Sommet du G20 de Toronto - « Le droit démocratique de manifester a été bafoué »
05 juillet 2010
Trois-Rivières-Ouest, le 5 juillet 2010- Lors d’une conférence de presse qui s’est tenue à Trois-Rivières-Ouest ce matin, le député de Berthier-Maskinongé, Guy André, accompagné de monsieur Andrew Groarke, a réclamé à l’instar de ses collègues du Bloc Québécois, une enquête afin de faire la lumière sur les abus policiers à l’endroit des manifestants lors du sommet du G20 qui s’est déroulé à Toronto. Jusqu’à ce jour, les autorités parlent de 900 arrestations effectuées.
En effet, le député a tenu à formuler cette requête en conférence de presse, car un citoyen de Trois-Rivières, monsieur Andrew Groarke, l’a contacté pour lui faire état de la façon dont il avait été traité lors de son arrestation à Toronto. « Ce citoyen était à Toronto pour exercer son droit démocratique de manifester et de revendiquer. Il n’avait aucune intention de faire de la casse et il n’était pas associé à un groupe radical et violent. À ce que je sache, nous avons encore le droit de nous prévaloir de cette liberté élémentaire dans ce pays. Je tiens à ce que ce citoyen soit en mesure de raconter ce qu’il a vécu », a déclaré Guy André.

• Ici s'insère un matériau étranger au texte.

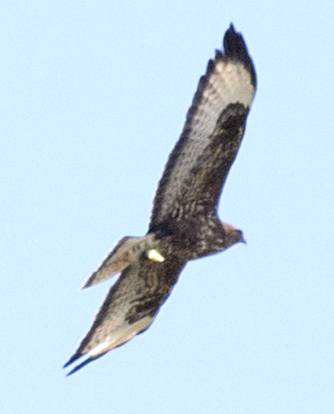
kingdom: Animalia
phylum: Chordata
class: Aves
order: Accipitriformes
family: Accipitridae
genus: Buteo
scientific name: Buteo buteo
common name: Common buzzard
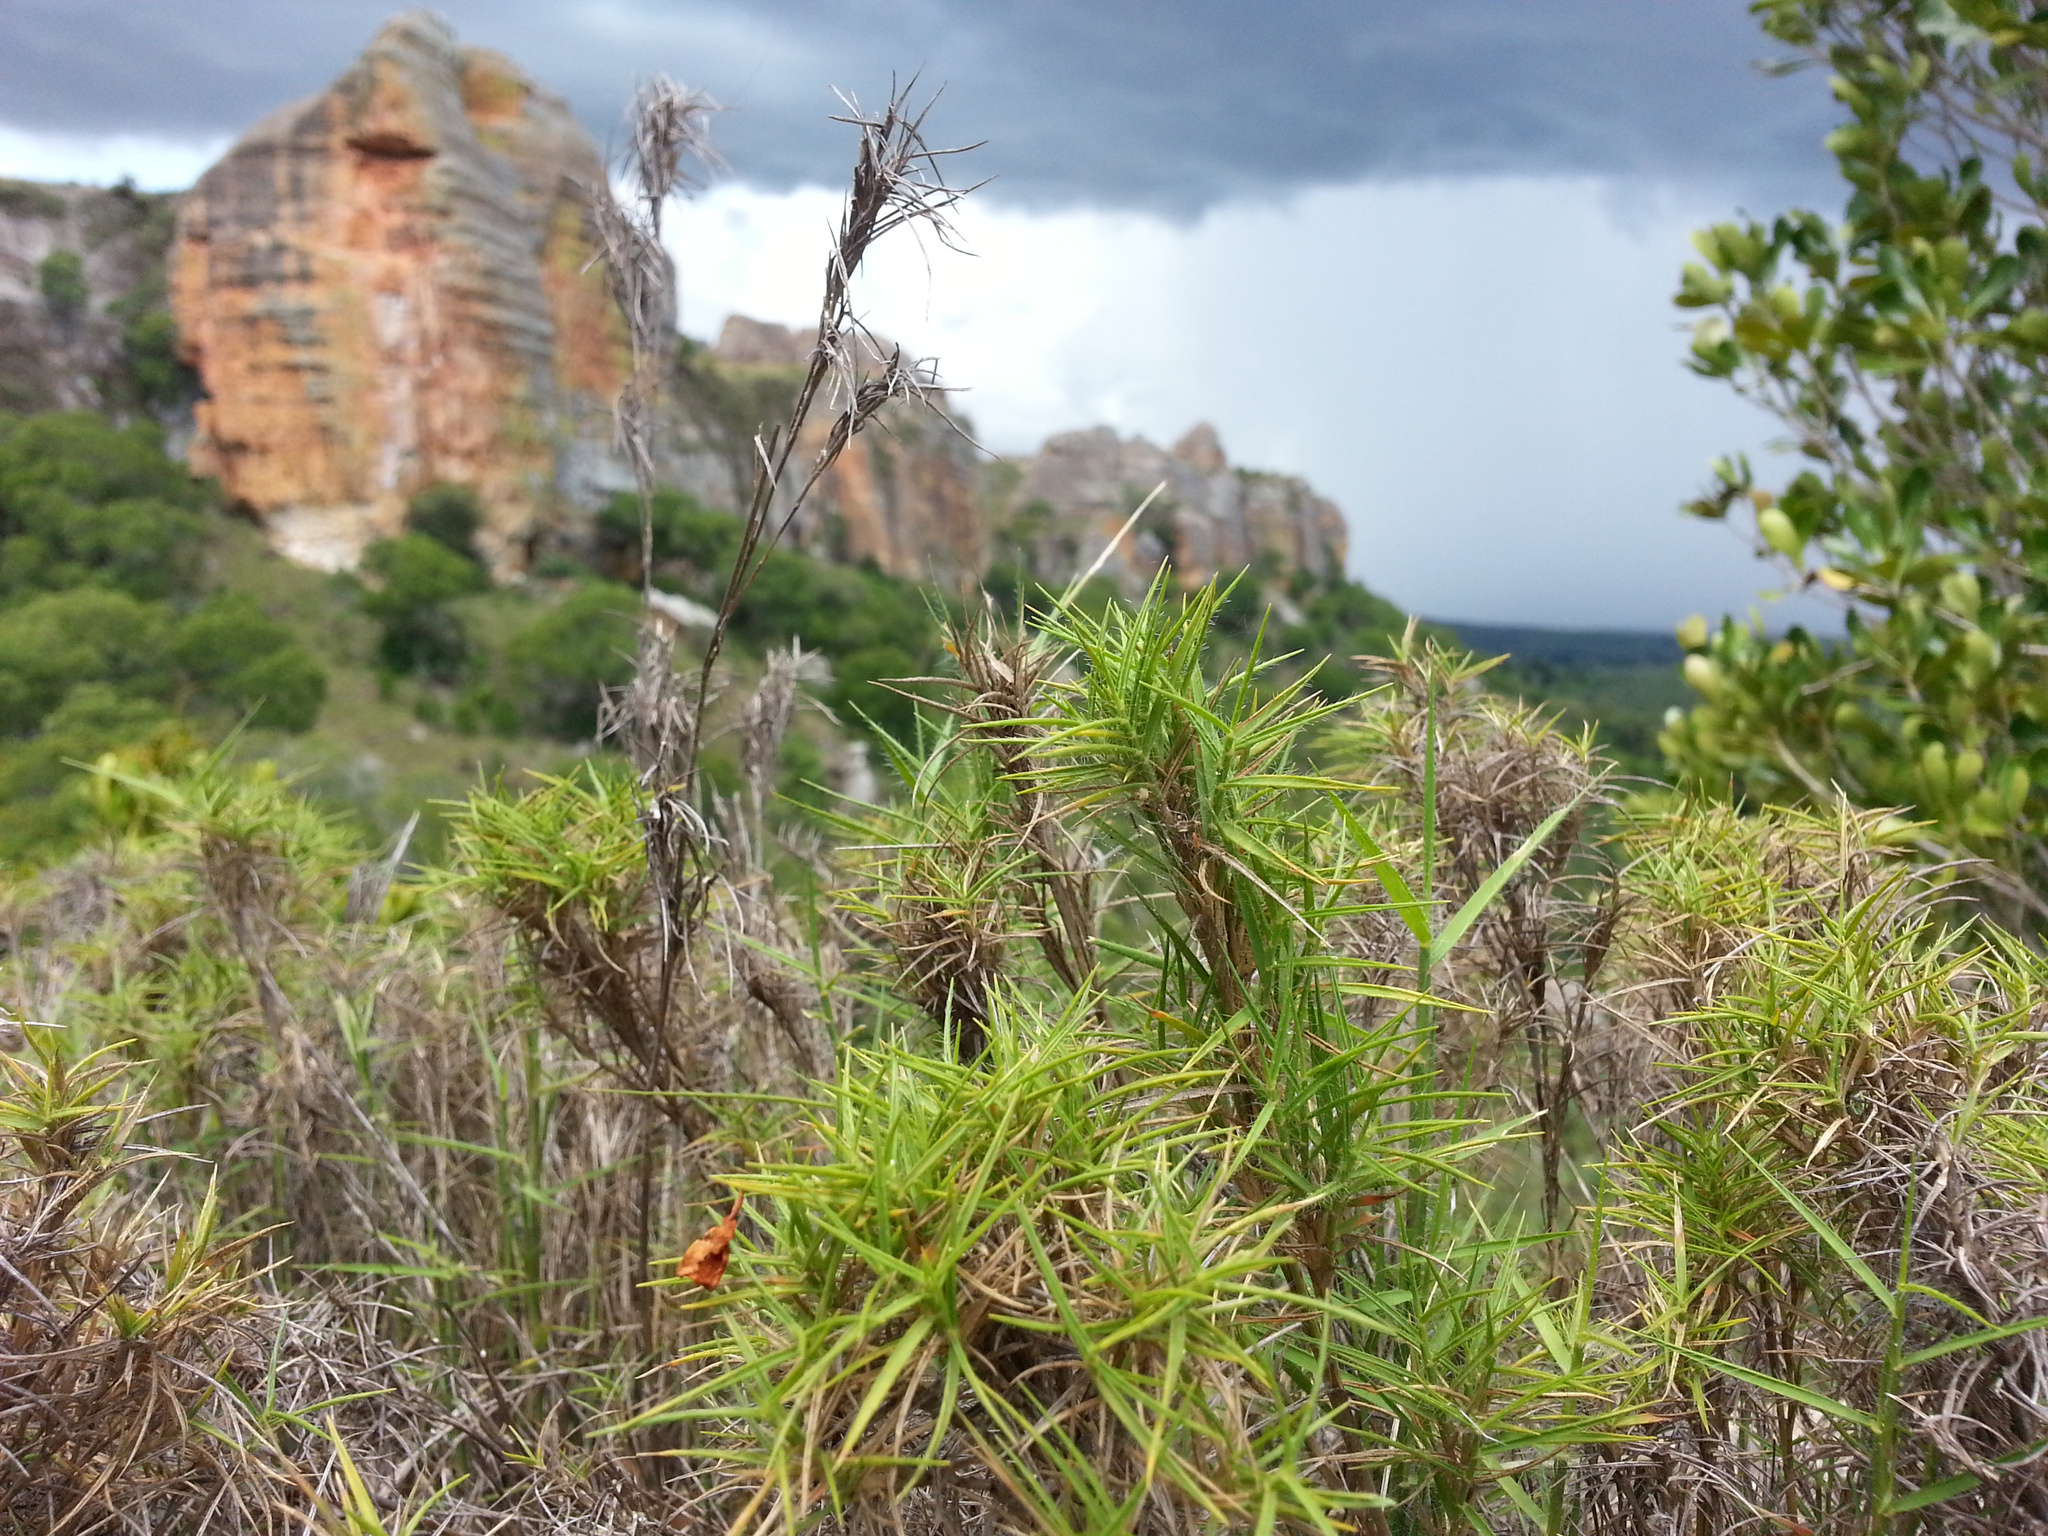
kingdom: Plantae
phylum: Tracheophyta
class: Liliopsida
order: Poales
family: Poaceae
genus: Danthoniopsis
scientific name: Danthoniopsis isalensis
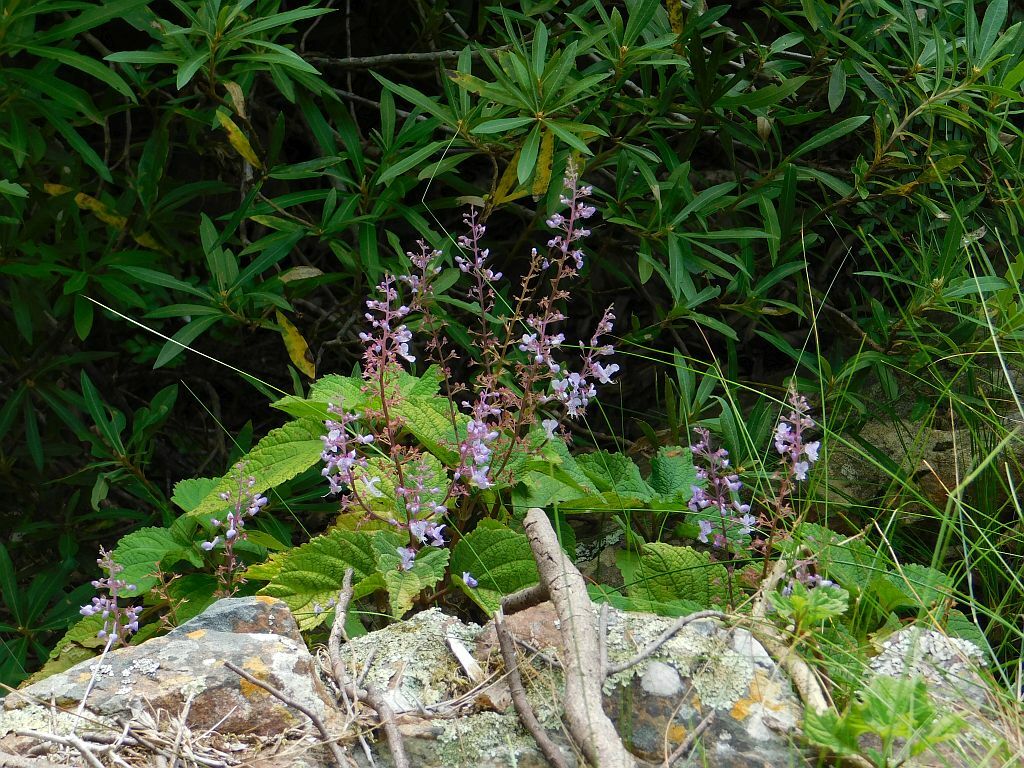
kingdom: Plantae
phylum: Tracheophyta
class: Magnoliopsida
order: Lamiales
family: Lamiaceae
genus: Plectranthus
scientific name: Plectranthus fruticosus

Selon Monsieur Groarke, son arrestation le dimanche matin dans le local n’était pas fondée et c’est déroulé en ignorant plusieurs éléments de justice et de respects des droits humains. « Lors de ma première fouille, on ne m’a jamais énuméré mes droits alors qu’on détruisait mon sac et jetais mes cigarettes. Tout au long de ma détention, qui dura 38 heures, mes mains furent liées pendant plus de douze heures. Je fus incapable de dormir en raison de l’air climatisé qu’ils avaient réglé si froid que dormir était impossible. Je n’ai eu droit qu’à des sandwichs au fromage, alors qu’il m’est déconseillé de manger ce type de nourriture considérant mon diabète de type 1. Quant on est incapable d’arrêter une centaine de casseurs alors que l’effectif policier est d’environ 15 000 personnes sans compter les 5 000 gardes privés, on tente de se rattraper en arrêtant ceux qui usent de leurs droits constitutionnels de manifeste. Il s’agit de malhonnêteté comme jamais un pays se disant démocratique ne devrait s’en permettre », a conclu monsieur Groarke.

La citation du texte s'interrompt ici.